_PROMPT_.
Rewrite all of the records below with "Page size" changed to "Image size" and everything else left as it is. Leave out the pictures.

--------------------

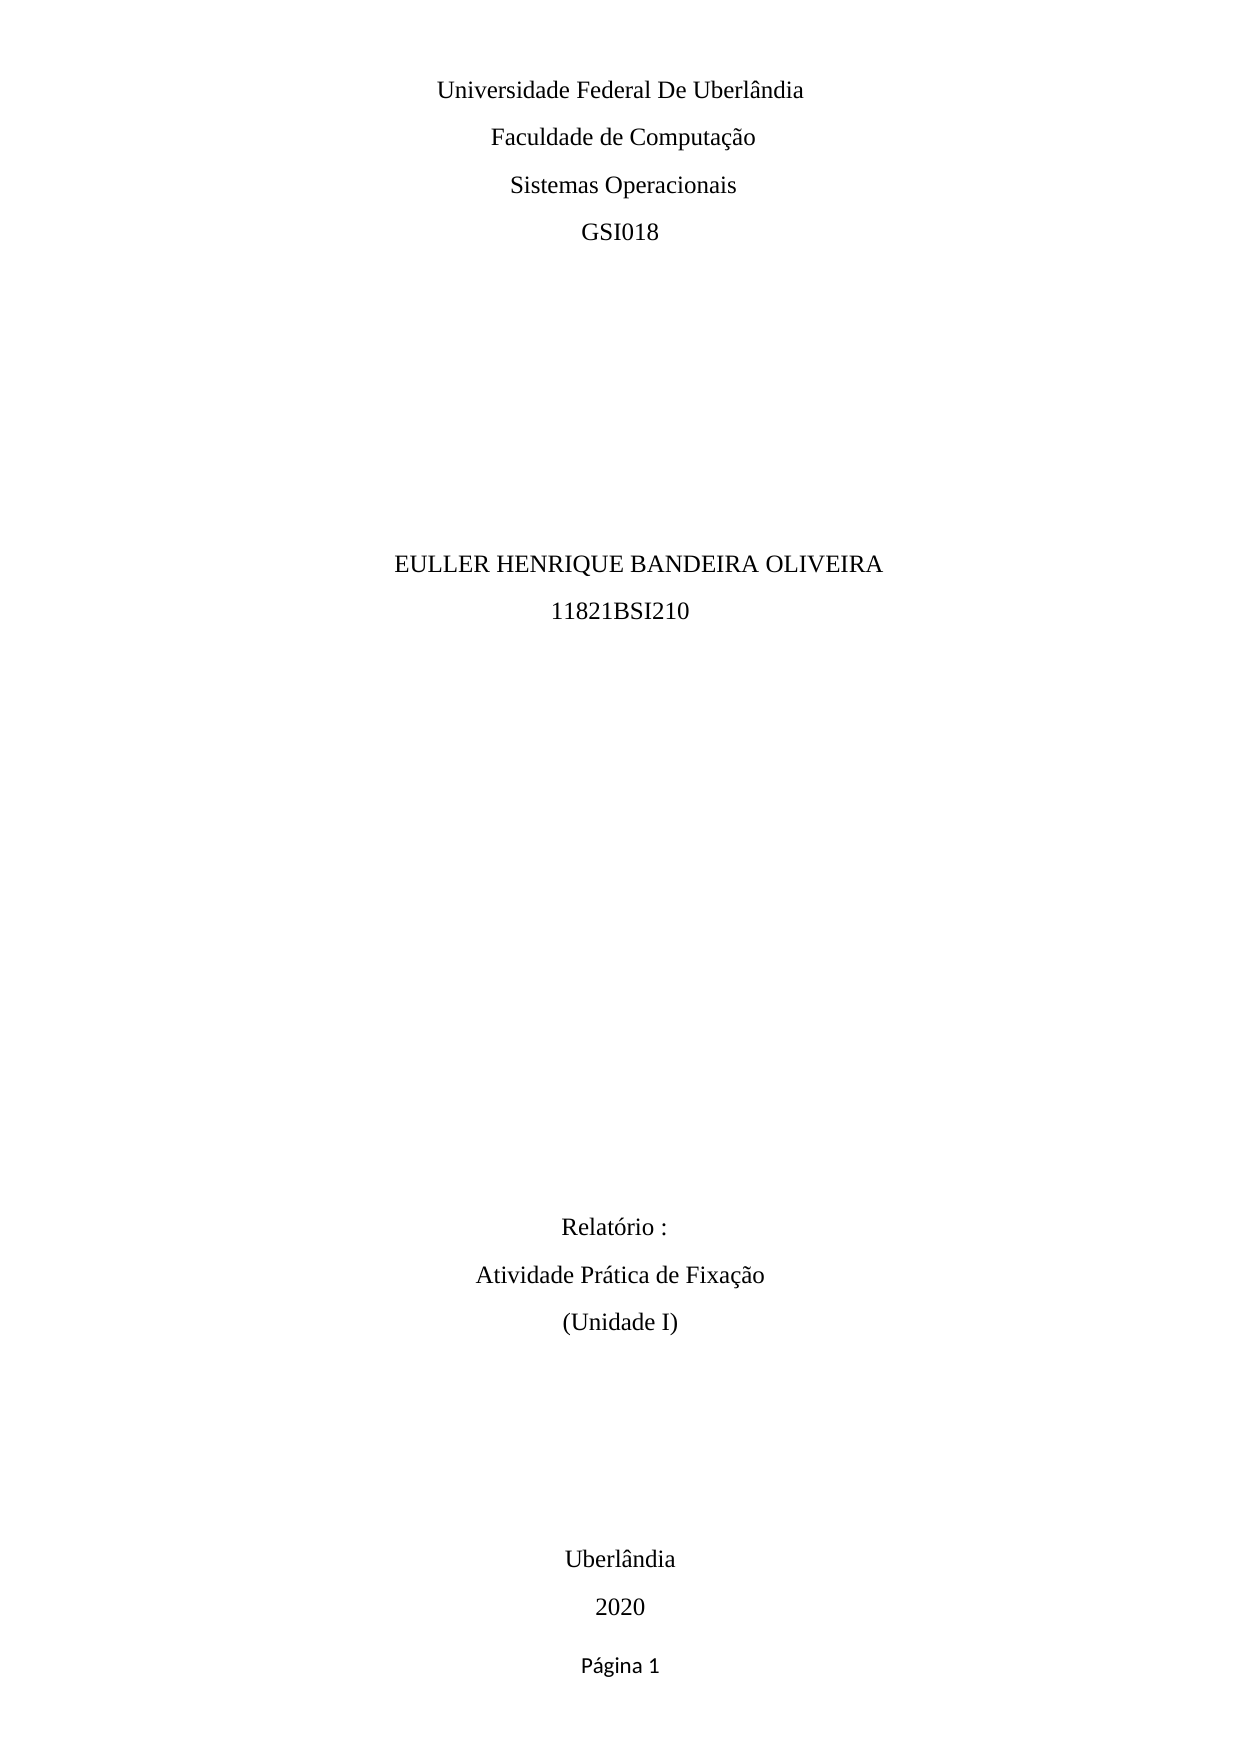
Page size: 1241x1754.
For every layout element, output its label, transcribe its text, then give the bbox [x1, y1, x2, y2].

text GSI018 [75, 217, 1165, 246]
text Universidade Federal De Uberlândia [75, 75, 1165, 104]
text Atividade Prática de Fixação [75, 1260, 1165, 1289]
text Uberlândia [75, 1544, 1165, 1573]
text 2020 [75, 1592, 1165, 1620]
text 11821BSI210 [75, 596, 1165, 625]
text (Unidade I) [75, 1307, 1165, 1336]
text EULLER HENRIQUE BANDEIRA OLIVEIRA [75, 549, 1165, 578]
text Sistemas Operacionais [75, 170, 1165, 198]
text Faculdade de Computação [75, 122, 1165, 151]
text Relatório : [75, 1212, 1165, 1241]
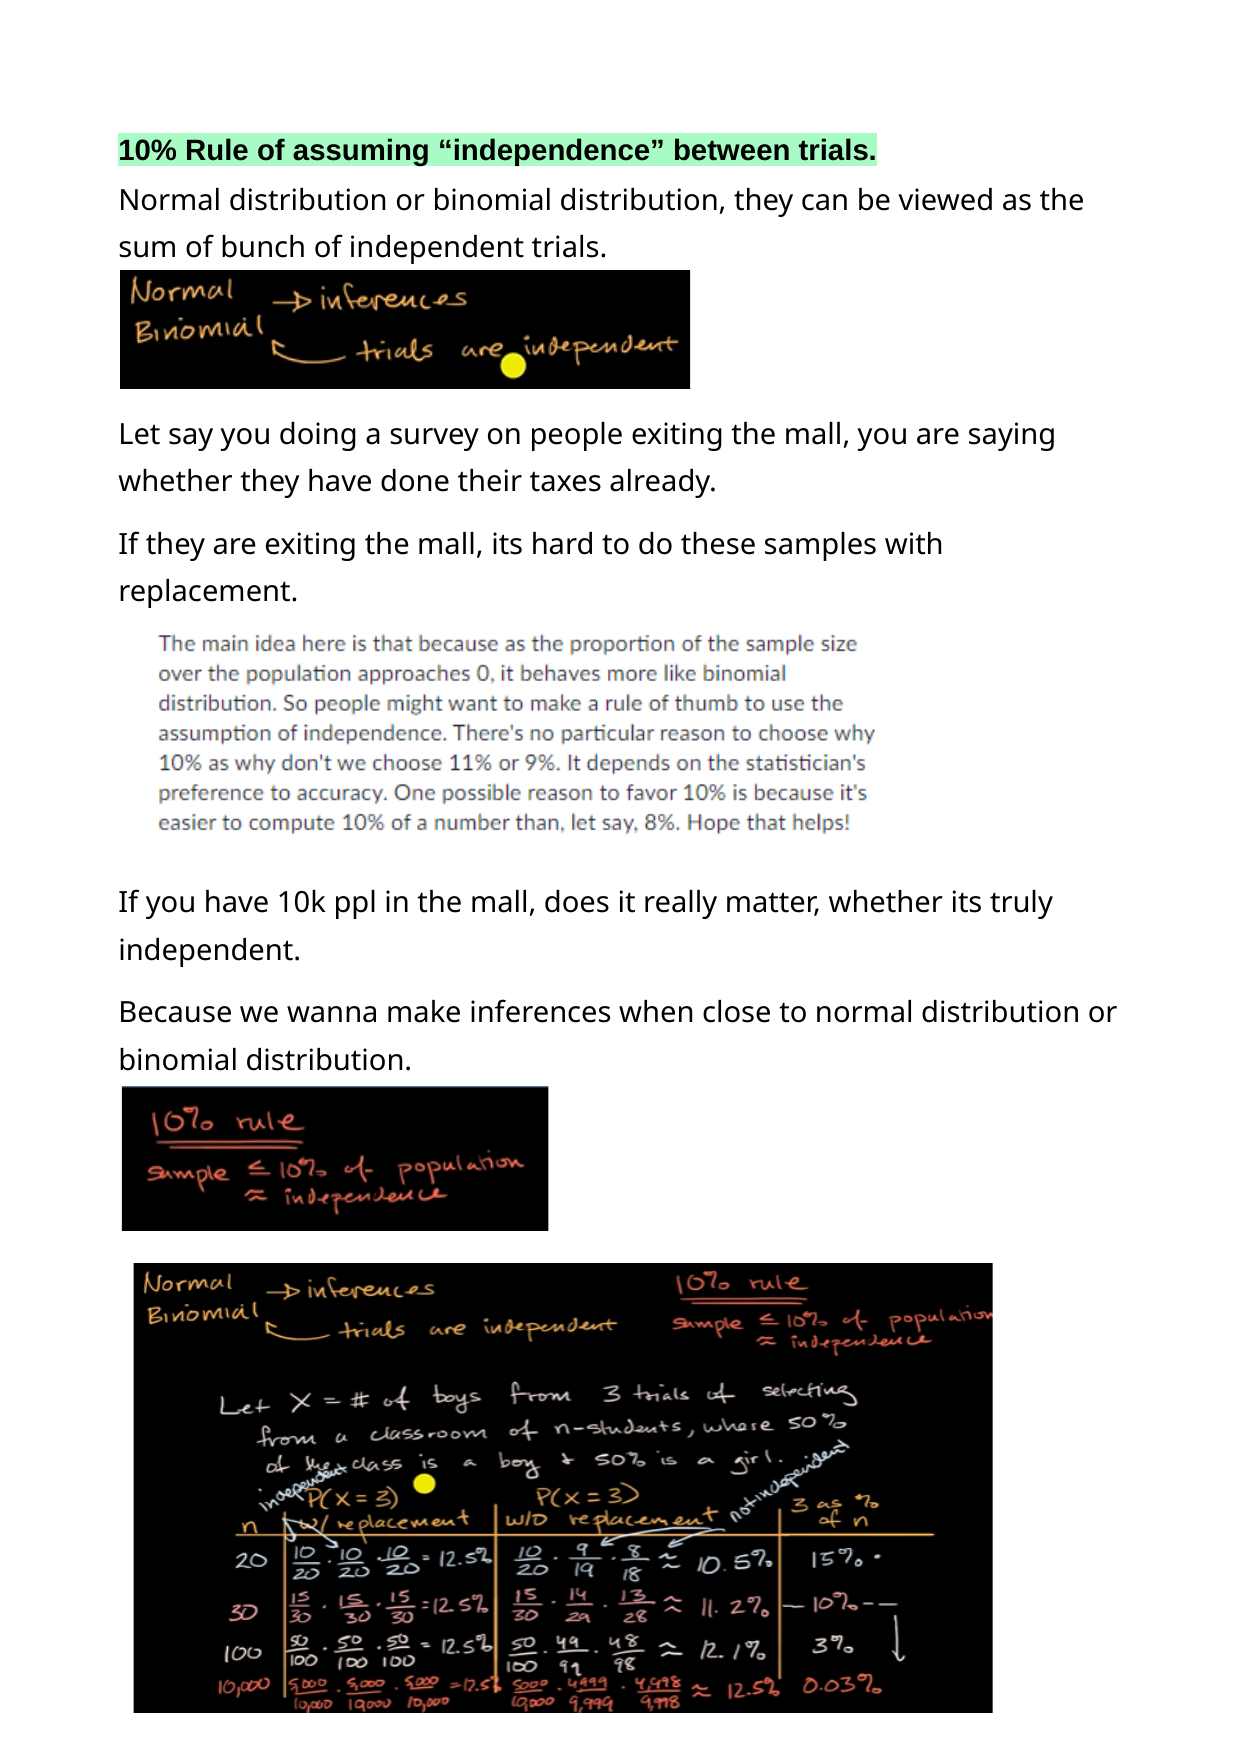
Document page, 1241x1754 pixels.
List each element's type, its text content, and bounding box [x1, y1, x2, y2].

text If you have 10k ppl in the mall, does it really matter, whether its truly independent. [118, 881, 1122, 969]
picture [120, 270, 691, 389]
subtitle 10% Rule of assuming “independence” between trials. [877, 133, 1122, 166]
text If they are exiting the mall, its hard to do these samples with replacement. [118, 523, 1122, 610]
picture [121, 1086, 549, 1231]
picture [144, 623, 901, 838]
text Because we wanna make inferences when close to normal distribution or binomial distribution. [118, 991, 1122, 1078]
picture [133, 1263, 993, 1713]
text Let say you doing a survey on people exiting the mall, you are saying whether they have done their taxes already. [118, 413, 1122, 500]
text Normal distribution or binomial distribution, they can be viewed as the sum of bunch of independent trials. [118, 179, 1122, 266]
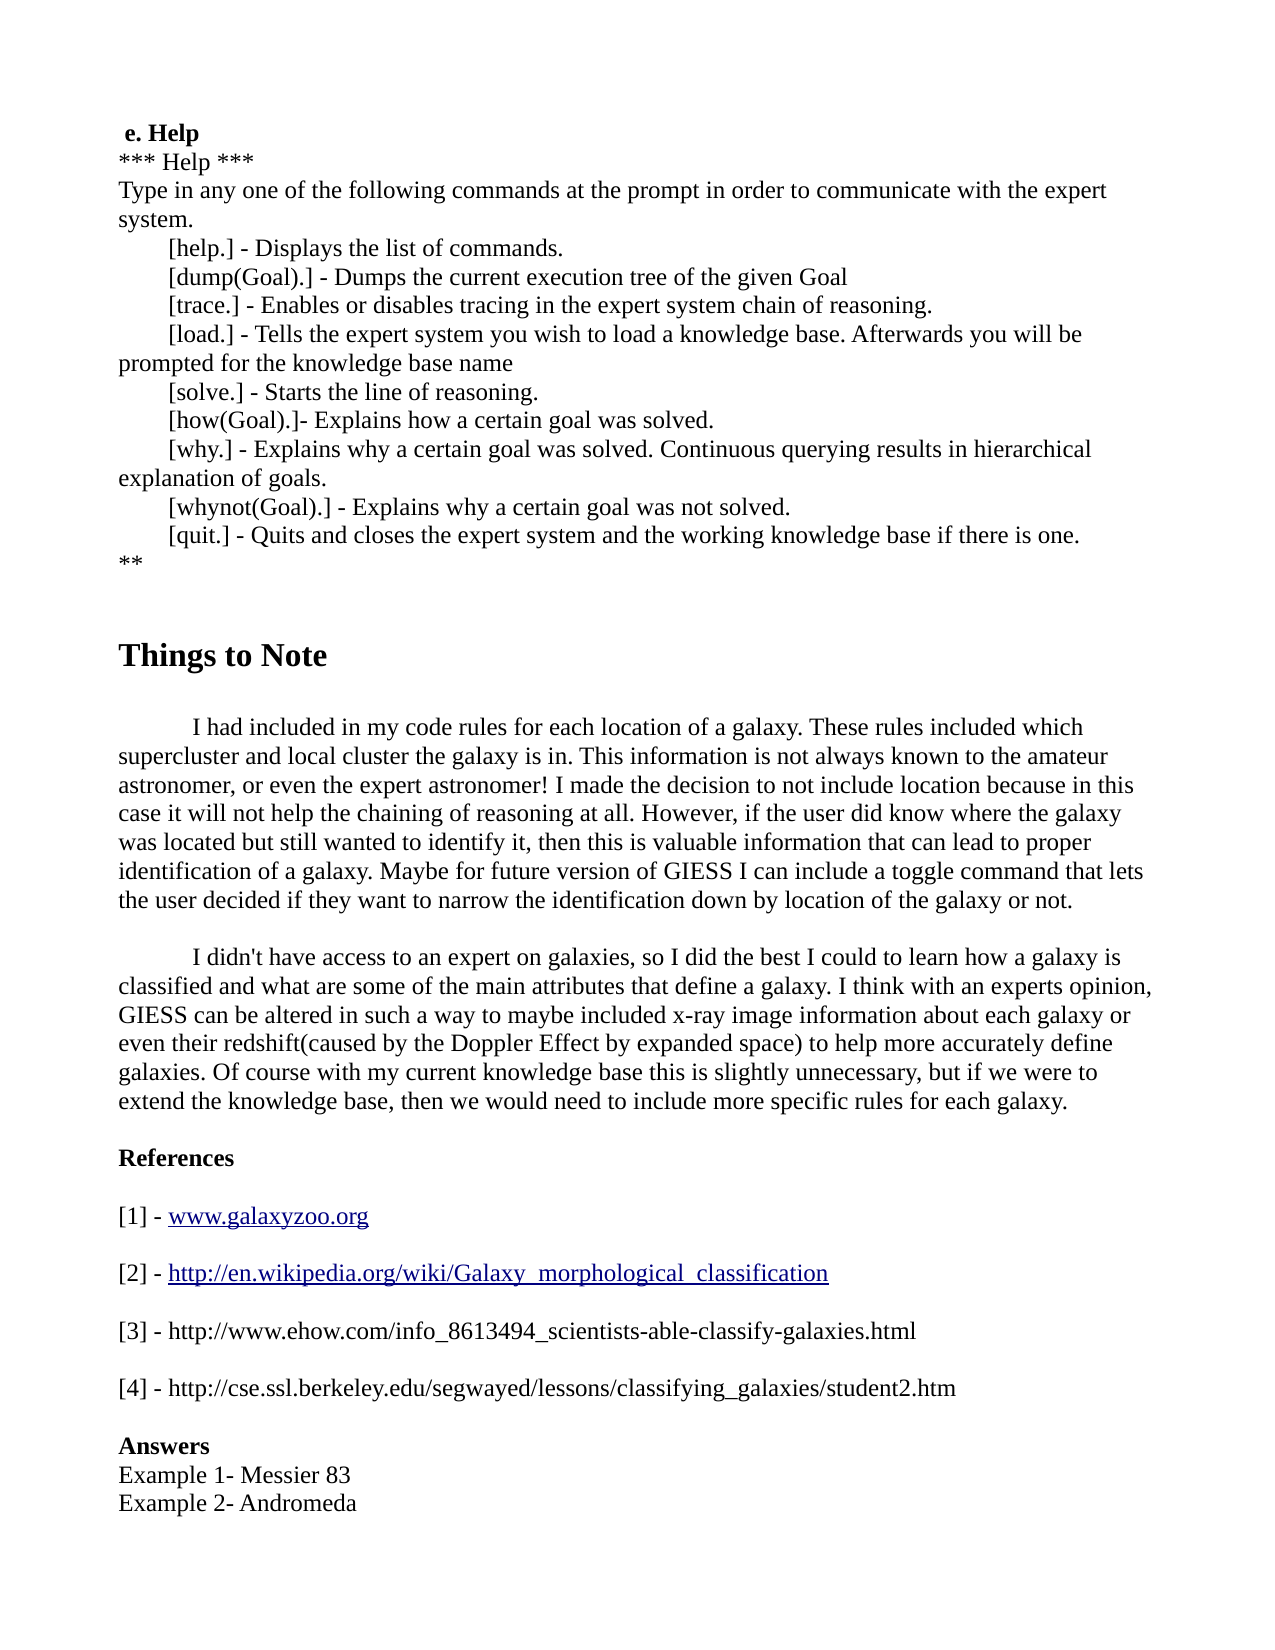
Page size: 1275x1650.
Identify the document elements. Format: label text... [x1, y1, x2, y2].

--------------------

_FULL RESPONSE_.
Image size: 1241x1754.
For every layout element, output its label, transcribe its text, then give the bbox [x1, y1, x2, y2].

text GSI018 [75, 217, 1165, 246]
text Universidade Federal De Uberlândia [75, 75, 1165, 104]
text Atividade Prática de Fixação [75, 1260, 1165, 1289]
text Uberlândia [75, 1544, 1165, 1573]
text 2020 [75, 1592, 1165, 1620]
text 11821BSI210 [75, 596, 1165, 625]
text (Unidade I) [75, 1307, 1165, 1336]
text EULLER HENRIQUE BANDEIRA OLIVEIRA [75, 549, 1165, 578]
text Sistemas Operacionais [75, 170, 1165, 198]
text Faculdade de Computação [75, 122, 1165, 151]
text Relatório : [75, 1212, 1165, 1241]
Document page, 1241x1754 pixels.
List each element's type, its text content, and bounding box [x1, y1, x2, y2].

text If you have 10k ppl in the mall, does it really matter, whether its truly independent. [118, 881, 1122, 969]
picture [120, 270, 691, 389]
subtitle 10% Rule of assuming “independence” between trials. [877, 133, 1122, 166]
text If they are exiting the mall, its hard to do these samples with replacement. [118, 523, 1122, 610]
picture [121, 1086, 549, 1231]
picture [144, 623, 901, 838]
text Because we wanna make inferences when close to normal distribution or binomial distribution. [118, 991, 1122, 1078]
picture [133, 1263, 993, 1713]
text Let say you doing a survey on people exiting the mall, you are saying whether they have done their taxes already. [118, 413, 1122, 500]
text Normal distribution or binomial distribution, they can be viewed as the sum of bunch of independent trials. [118, 179, 1122, 266]
Image size: 1275x1650.
Identify the document elements. Format: label text... [x1, y1, x2, y2].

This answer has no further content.